Sept. 10, 1964 - The Johnson Administration’s four-day review of the Vietnamese crisis with Ambassador Maxwell Taylor (left) ended today with the conclusion that the Communist Viet Cong insurgency could not be ended by military means in the foreseeable future, officials said.
But high officials said that U.S. believed that the stalemated guerrilla warfare was so expensive to the insurgents, and particularly to North Vietnam, which is directly supporting it, that they may give it up in the end rather than risk suffering heavy losses.
These assessments, expressed after Taylor had conferred at length with the top policymakers in Washington, suggested that the U.S. would contemplate a negotiated settlement of the Vietnamese war only if the Communists were willing to end attacks.

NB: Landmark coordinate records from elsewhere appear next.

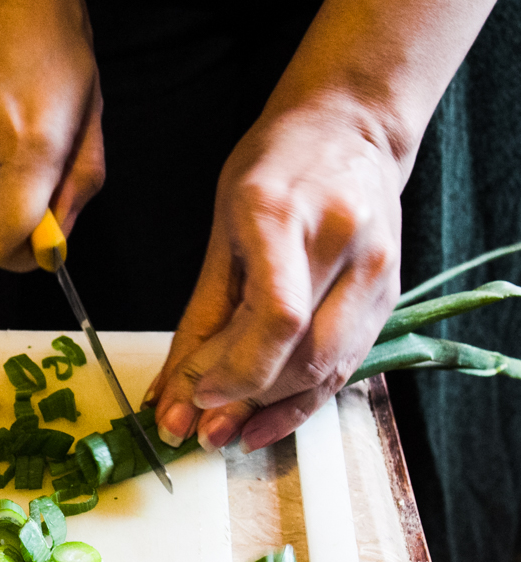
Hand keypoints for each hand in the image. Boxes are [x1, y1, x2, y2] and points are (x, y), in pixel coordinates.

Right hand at [0, 0, 104, 269]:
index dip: (23, 255)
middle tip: (33, 171)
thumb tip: (57, 239)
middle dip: (8, 217)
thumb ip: (77, 180)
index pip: (1, 247)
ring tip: (5, 110)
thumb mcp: (88, 103)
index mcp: (26, 146)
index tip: (42, 240)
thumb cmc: (47, 22)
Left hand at [147, 93, 403, 452]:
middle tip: (196, 431)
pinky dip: (302, 401)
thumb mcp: (223, 226)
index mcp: (288, 217)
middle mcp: (344, 245)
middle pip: (305, 353)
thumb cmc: (275, 167)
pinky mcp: (390, 294)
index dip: (235, 371)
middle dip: (246, 401)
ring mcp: (378, 271)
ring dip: (271, 410)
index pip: (276, 317)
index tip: (193, 399)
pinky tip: (262, 424)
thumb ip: (202, 314)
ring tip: (222, 433)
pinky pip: (347, 364)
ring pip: (329, 368)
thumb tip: (172, 389)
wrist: (352, 128)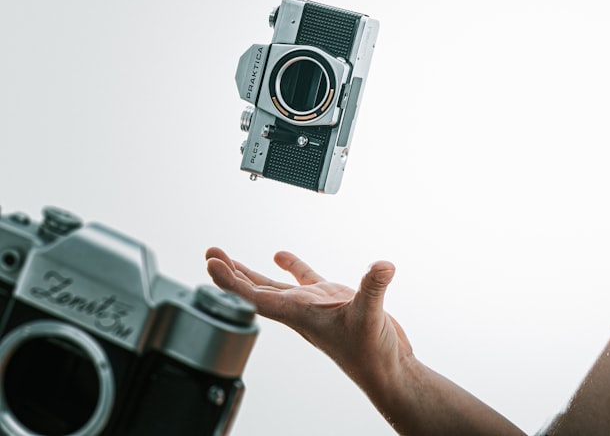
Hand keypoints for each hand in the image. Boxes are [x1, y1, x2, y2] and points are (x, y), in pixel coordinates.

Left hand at [205, 248, 409, 389]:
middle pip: (255, 291)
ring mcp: (315, 305)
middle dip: (231, 273)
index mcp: (300, 314)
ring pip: (274, 286)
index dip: (231, 282)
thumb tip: (382, 266)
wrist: (387, 369)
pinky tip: (280, 256)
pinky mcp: (332, 300)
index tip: (212, 263)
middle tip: (211, 253)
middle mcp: (301, 310)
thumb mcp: (370, 318)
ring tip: (227, 258)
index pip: (255, 297)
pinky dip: (292, 266)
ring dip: (250, 273)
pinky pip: (304, 280)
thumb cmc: (371, 354)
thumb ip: (373, 289)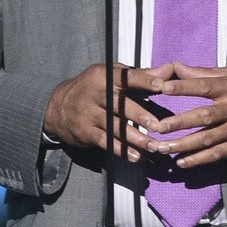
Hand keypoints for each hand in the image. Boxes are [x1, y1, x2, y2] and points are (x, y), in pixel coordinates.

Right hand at [43, 63, 170, 161]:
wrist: (57, 107)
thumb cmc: (94, 88)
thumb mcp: (111, 75)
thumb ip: (140, 75)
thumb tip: (168, 69)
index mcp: (104, 75)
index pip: (126, 77)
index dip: (144, 80)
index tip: (162, 86)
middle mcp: (95, 93)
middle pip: (119, 104)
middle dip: (140, 115)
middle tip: (159, 125)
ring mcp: (88, 113)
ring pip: (114, 126)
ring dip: (135, 138)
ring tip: (153, 146)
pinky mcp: (85, 131)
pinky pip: (105, 142)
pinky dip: (120, 150)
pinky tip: (135, 156)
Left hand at [147, 64, 226, 167]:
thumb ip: (205, 73)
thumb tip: (177, 68)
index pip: (204, 85)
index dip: (183, 87)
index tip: (162, 88)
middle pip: (203, 116)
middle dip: (177, 123)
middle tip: (155, 128)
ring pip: (207, 139)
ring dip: (183, 145)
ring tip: (161, 148)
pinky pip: (217, 154)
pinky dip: (198, 160)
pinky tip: (182, 162)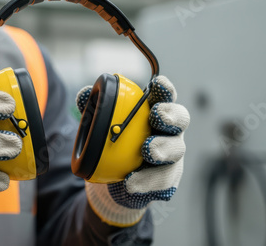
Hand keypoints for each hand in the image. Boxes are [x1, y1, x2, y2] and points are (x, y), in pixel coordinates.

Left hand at [76, 76, 189, 226]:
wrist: (114, 180)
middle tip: (157, 116)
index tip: (157, 83)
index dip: (165, 89)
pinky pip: (162, 181)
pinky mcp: (167, 180)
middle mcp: (170, 132)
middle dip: (171, 116)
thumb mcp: (101, 126)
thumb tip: (85, 94)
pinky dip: (147, 181)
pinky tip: (132, 182)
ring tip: (147, 151)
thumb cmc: (114, 143)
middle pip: (181, 120)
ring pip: (176, 150)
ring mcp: (172, 157)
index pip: (165, 96)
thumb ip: (95, 109)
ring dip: (163, 149)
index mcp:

It was made clear that short of such a Communist decision to come to terms with the Saigon regime and the U.S., the Administration would continue — and increase if needed — its economic and military support of the anti-Communist war.
Secretary of State Dean Rusk said at a morning news conference that U.S. commitments to South Vietnam were “flat and very firm,” and that, “I don’t know of any negotiations now going on anywhere, overt or covert, about a settlement in South Vietnam.”
Last October, a White House review conference predicted that the war might end late in 1965 if the political crisis did not affect the military effort.
It was said at that time that about 1,000 U.S. troops could be withdrawn from Vietnam by the end of 1963, and that the bulk of the 14,000 men then serving there could go home late in 1965.
However, the adverse course of the war quickly nullified these predictions. A White House review conference last June decided instead to increase the number of U.S. military advisers in South Vietnam by some 5,000 men. At present, there are 18,000 American advisers in Vietnam, and the figure is expected to reach about 21,000 men when the build-up is completed later this year.
In the light of conclusions reached in Washington this week, there was no further official talk as to when the tide might turn in the Vietnamese war or when U.S. troops might be repatriated.